Explore Schulz's unique interpretation of the "web of nature," trees, and other ways to reduce, reuse, and recycle.

Take Care with Peanuts Dog House
Snoopy's Dog House

The Web of Nature
The Web of Nature
Charles Schulz was an avid reader, so it is not surprising that he thought about the balance of nature as early as the mid-1950s. Part of Schulz's genius lay in his ability to incorporate serious, timely, and significant issues into Peanuts in educational but funny ways. Schulz gently reflects many people's growing knowledge of and, perhaps, anxiety on ecological matters. Early in the environmental movement, many people were captivated by the idea of a "balance of nature." This recognition that human activities can disturb ecosystems in irreversible ways encouraged environmental conservation.

Ecologists have found that natural ecosystems are quite complex and continuously changing in response to natural disturbances that occur over time, such as storms, wildfires, and earthquakes. So, there is, in fact, not as much balance or stability as previously thought. But people should be conscious of their activities to slow the speed of change since human disturbances are more severe and more frequent than nature can adapt to readily.

Sleeping Snoopy

Trees Beautiful Trees
Trees Beautiful Trees
Charles Schulz frequently included trees in Peanuts. The reasons for this may be many: trees are fun to draw they provide an interesting vertical perspective in the comic strip; and children, like the Peanuts Gang, are naturally drawn to playing in or around trees. Also, Schulz may have recognized the critical role trees play in a healthy environment.

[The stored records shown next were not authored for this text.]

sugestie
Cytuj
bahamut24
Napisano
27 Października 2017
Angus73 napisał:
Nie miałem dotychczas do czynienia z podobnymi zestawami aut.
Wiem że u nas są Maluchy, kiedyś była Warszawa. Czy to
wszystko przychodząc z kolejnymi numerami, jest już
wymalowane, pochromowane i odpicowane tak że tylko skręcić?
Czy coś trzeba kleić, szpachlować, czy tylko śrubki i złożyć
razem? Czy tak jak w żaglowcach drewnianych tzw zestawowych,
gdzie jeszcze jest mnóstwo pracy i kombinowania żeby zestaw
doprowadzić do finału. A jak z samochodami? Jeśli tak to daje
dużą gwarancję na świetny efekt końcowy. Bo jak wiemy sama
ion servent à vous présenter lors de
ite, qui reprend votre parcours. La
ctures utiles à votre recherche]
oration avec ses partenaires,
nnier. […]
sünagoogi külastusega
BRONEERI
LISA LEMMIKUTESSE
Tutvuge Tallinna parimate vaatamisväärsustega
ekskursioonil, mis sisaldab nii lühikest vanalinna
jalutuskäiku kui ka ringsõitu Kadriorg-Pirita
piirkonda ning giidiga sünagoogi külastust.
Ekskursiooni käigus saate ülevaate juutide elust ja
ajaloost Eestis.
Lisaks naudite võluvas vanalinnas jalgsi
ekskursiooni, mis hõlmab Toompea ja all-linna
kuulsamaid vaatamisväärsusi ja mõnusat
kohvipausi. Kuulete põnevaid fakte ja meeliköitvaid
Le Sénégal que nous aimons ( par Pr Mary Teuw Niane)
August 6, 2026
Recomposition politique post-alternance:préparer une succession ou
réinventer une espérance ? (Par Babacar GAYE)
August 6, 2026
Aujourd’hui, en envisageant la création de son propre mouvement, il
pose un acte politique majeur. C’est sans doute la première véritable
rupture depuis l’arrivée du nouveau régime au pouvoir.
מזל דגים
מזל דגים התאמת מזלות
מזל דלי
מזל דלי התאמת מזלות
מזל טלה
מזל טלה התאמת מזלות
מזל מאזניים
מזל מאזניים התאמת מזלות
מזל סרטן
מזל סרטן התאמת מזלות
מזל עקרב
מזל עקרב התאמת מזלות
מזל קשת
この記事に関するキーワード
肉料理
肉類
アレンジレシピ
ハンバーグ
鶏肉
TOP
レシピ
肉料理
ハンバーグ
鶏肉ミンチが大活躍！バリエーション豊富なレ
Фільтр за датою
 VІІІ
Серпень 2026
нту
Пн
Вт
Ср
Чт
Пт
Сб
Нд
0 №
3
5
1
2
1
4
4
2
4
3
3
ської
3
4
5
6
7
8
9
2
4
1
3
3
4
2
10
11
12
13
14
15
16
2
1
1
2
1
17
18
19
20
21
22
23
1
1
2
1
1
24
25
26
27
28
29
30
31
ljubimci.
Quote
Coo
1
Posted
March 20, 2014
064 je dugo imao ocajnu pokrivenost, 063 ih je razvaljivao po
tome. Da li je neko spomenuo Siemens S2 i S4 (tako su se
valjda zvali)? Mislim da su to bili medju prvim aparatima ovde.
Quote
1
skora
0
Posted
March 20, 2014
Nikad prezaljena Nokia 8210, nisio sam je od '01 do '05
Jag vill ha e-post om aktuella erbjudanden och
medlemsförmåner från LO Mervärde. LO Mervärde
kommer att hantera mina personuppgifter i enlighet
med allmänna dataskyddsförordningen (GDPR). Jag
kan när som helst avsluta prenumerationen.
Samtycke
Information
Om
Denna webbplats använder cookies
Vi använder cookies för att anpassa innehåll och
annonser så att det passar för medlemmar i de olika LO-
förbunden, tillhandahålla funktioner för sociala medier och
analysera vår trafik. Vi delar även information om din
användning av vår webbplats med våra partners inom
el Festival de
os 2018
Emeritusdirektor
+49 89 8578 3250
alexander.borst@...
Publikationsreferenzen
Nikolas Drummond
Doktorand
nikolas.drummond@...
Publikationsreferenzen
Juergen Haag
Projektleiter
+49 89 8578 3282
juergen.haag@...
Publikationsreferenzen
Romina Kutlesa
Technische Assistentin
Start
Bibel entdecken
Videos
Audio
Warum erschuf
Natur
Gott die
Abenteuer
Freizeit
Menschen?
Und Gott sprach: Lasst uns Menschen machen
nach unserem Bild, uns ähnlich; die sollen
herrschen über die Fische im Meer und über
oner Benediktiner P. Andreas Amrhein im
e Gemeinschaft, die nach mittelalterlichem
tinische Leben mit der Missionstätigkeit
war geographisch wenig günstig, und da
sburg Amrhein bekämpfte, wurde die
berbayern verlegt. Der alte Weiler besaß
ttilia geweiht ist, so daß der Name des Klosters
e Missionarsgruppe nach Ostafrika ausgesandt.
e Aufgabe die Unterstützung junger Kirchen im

Trees (and all plants) play an essential part in the cycles of nature. Trees absorb carbon dioxide from the air and water from the soil. They use energy from the sun and the carbon, hydrogen, and oxygen they have absorbed from the air and water to make sugars to feed themselves and build complex carbohydrates that make up their trunks, stems, leaves, flowers, fruits. The waste products from these processes are oxygen and water vapor, released from their leaves back into the environment.

Humans breathe the oxygen that trees make and eat the fruit that the trees produce. We then return carbon dioxide to the atmosphere when we exhale - and the cycle begins again.